Behind the story of cup-type instant noodles are the setbacks and challenges that the inventor of instant noodle experienced during his quest to make them a global food.

CUP-type instant noodles are now a common dish for people around the world. Affordable, convenient, and now more nutritious than ever, they satisfy the various needs of consumers.
The inventor of instant noodles, Momofuku Ando, had dreamed of developing ramen noodles that people could eat anywhere conveniently. The founder of Nissin Foods, he encountered a cultural and culinary roadblock when he traveled to the United States in 1966 to introduce supermarket buyers to his Chicken Ramen, the world’s first instant noodles. As Haruka Aoki from the Corporate Communications Division at Nissin Foods Holdings explains: “At the time, Americans did not possess chopsticks or the right bowls for preparing instant noodles.”

Ando watched as the supermarket buyers—lacking the proper bowls and utensils—broke the noodles apart and placed them inside paper cups, poured hot water on top and then ate the noodles with forks.

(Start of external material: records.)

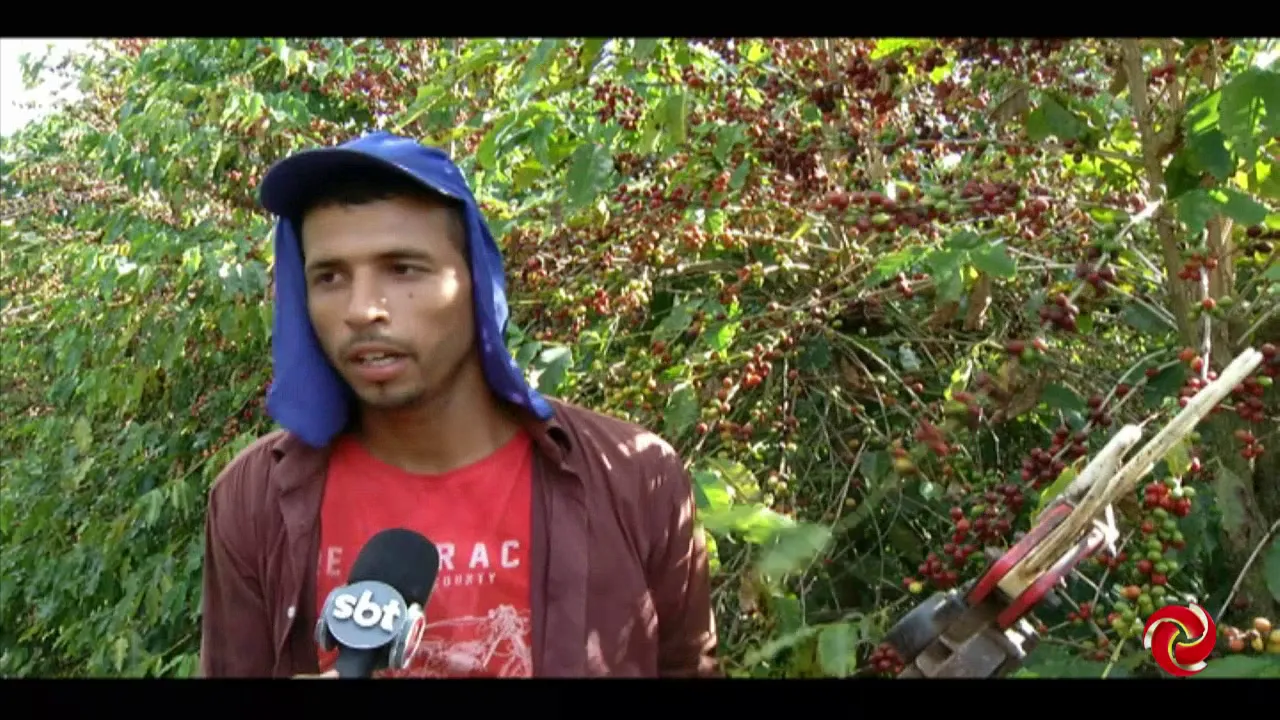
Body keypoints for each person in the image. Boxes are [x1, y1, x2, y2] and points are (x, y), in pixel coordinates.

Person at [197, 131, 719, 678]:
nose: (361, 309)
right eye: (329, 277)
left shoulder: (632, 478)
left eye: (403, 268)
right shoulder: (254, 500)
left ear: (477, 282)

He realized that the key to making instant noodles a global dish was to adapt them to food cultures around the world.

After returning to Japan, Ando started developing a new instant noodle product stored in a heat-resistant container to allow consumers to hold the container in one hand while eating the noodles. He tested close to forty different prototypes before arriving at the ideal-sized cup.

Putting the noodles upright inside the cup also turned out to be problematic: they would tilt or flip over, and not settle properly. So Ando seized upon the concept of “reverse thinking.” Instead of depositing the noodles inside the cup during the production process, the noodles would be laid upside down, the cups would be placed over them, and be turned over later. His idea worked, and his factory went into mass production.

In 1971, Nissin’s Cup Noodles—the world’s first cup-type instant noodles—launched in Japan. The benefits of this unique product were not fully understood at first, and many stores would not place Cup Noodles on their shelves. But when sold in vending machines that also dispense hot water, the product became a big hit. Two years after achieving success in Japan, Cup Noodles crossed the Pacific and the product was marketed in the U.S.

In 2017, approximately 21.2 billion servings of cup-type instant noodles were sold around the world. Although the tally was less than the 78.9 billion units of bag-type instant noodles purchased, cup-type instant noodles now hold over half of the instant noodle market in countries such as Japan, Mexico, Chile, Costa Rica, Guatemala, Germany and Spain.

Cup-type instant noodles often reflect the respective dining cultures of the countries where they are marketed, both in local tastes and ingredients and even the texture and length of the noodles. Even the size of the cups varies. “In the Philippines it’s customary to eat smaller amounts much more frequently, so it have been popular for smaller cups in that market,” explains Daisuke Okabayashi, the manager of the Corporate Communications Division at Nissin Foods Holdings.

As times and tastes change, cup-type instant noodles continue to evolve. Ever since the mid-1990s, as interest in healthier eating habits began to rise, the product has gone through gradual improvements. Consumers can now choose from a variety of options, including products featuring nonfried noodles, dietary fiber, low sodium, lower calories and larger servings of vegetables. There is no doubt that cup-type instant noodles will continue to change to suit consumer tastes.